Los Angeles, Jan 29:
Facebook has exceeded analysts’ predictions with annual results of double the net profit posted by the company a year earlier — thanks to good business growth through mobile devices in 2014.
The company earned in 2014 a net profit of $2.9 billion, nearly double the figure of 2013, while Facebook’s income last year amounted to $12.4 billion, representing an increase of 58.4 percent compared to the previous year.
The results presented Wednesday showed that the business branch of Facebook grew more last year and confirmed the success of the company to make the network more mobile-based.
In December 2014, the number of Facebook subscribers reached 890 million which meant a growth of 18 percent compared to a year earlier.

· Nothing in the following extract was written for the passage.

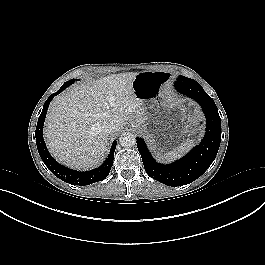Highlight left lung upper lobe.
I'll return each mask as SVG.
<instances>
[{"instance_id":"left-lung-upper-lobe-1","label":"left lung upper lobe","mask_w":265,"mask_h":265,"mask_svg":"<svg viewBox=\"0 0 265 265\" xmlns=\"http://www.w3.org/2000/svg\"><path fill=\"white\" fill-rule=\"evenodd\" d=\"M178 78H187V77H184V76H179Z\"/></svg>"}]
</instances>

Of the total number of active daily users, 745 million (84 percent) logged in to the network through mobile devices, which accounted for a 34 percent increase compared to the previous year.
In addition, revenues derived from advertising on mobile phones during the last quarter of 2014 accounted for 69 percent of total revenue, 16 percentage points more than in the same period in 2013.
To take full advantage of this trend, Mark Zuckerberg’s company presented Facebook Audience Network last year, a network that puts in contact exhibition platforms — mostly mobile applications — with advertisers.
Facebook Mobile aims to penetrate emerging markets such as Latin America and Southeast Asia where not everyone has access to computers but where the use of smartphones is significantly increasing.
During the three months of October, November and December, Facebook shareholders earned profits of $0.25 per share, compared to the $0.20 in the same period the previous year, while the company had a turnover of $3.8 billion, marking an increase of 48.6 percent, with $2.58 billion for the last quarter of 2013.